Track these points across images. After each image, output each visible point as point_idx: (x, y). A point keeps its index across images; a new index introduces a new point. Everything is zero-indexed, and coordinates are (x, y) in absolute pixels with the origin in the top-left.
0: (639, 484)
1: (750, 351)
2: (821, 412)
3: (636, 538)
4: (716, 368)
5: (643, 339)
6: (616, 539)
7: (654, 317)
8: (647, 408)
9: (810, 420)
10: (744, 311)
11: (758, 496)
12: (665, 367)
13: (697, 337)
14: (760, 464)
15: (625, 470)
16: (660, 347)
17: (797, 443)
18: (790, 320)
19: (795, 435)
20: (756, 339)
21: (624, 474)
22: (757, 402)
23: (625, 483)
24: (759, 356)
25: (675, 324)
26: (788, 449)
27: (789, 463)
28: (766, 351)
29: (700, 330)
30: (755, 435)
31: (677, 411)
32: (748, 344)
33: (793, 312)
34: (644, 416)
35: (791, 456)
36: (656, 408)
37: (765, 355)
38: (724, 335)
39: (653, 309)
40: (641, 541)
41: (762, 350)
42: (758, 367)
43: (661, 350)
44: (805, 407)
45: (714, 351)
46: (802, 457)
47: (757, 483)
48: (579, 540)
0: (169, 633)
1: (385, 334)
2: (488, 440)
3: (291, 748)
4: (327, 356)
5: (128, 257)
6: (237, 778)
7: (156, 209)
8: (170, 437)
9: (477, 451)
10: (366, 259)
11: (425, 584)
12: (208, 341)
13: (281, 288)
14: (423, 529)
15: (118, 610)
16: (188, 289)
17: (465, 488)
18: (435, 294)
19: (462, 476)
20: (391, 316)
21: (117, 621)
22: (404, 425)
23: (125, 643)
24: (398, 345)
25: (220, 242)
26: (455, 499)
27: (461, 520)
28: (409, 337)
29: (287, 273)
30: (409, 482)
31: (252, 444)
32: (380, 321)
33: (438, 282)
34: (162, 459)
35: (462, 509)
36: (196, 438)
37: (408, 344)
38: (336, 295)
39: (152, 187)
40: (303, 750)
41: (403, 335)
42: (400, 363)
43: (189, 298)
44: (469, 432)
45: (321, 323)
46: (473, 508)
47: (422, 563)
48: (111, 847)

* WORK REQUEST
Retype the entries. Every line must match exactly.

* OUTPUT BELOW
Track these points across images. After each image, output each visible point as point_idx: (x, y). A point keeps its index across images; a new index introduces a new point. Everything is zero-indexed, and coordinates are (x, y) in absolute pixels with the origin in the top-left.
0: (639, 484)
1: (750, 351)
2: (821, 412)
3: (636, 538)
4: (716, 368)
5: (643, 339)
6: (616, 539)
7: (654, 317)
8: (647, 408)
9: (810, 420)
10: (744, 311)
11: (758, 496)
12: (665, 367)
13: (697, 337)
14: (760, 464)
15: (625, 470)
16: (660, 347)
17: (797, 443)
18: (790, 320)
19: (795, 435)
20: (756, 339)
21: (624, 474)
22: (757, 402)
23: (625, 483)
24: (759, 356)
25: (675, 324)
26: (788, 449)
27: (789, 463)
28: (766, 351)
29: (700, 330)
30: (755, 435)
31: (677, 411)
32: (748, 344)
33: (793, 312)
34: (644, 416)
35: (791, 456)
36: (656, 408)
37: (765, 355)
38: (724, 335)
39: (653, 309)
40: (641, 541)
41: (762, 350)
42: (758, 367)
43: (661, 350)
44: (805, 407)
45: (714, 351)
46: (802, 457)
47: (757, 483)
48: (579, 540)
0: (169, 633)
1: (385, 334)
2: (488, 440)
3: (291, 748)
4: (327, 356)
5: (128, 257)
6: (237, 778)
7: (156, 209)
8: (170, 437)
9: (477, 451)
10: (366, 259)
11: (425, 584)
12: (208, 341)
13: (281, 288)
14: (423, 529)
15: (118, 610)
16: (188, 289)
17: (465, 488)
18: (435, 294)
19: (462, 476)
20: (391, 316)
21: (117, 621)
22: (404, 425)
23: (125, 643)
24: (398, 345)
25: (220, 242)
26: (455, 499)
27: (461, 520)
28: (409, 337)
29: (287, 273)
30: (409, 482)
31: (252, 444)
32: (380, 321)
33: (438, 282)
34: (162, 459)
35: (462, 509)
36: (196, 438)
37: (408, 344)
38: (336, 295)
39: (152, 187)
40: (303, 750)
41: (403, 335)
42: (400, 363)
43: (189, 298)
44: (469, 432)
45: (321, 323)
46: (473, 508)
47: (422, 563)
48: (111, 847)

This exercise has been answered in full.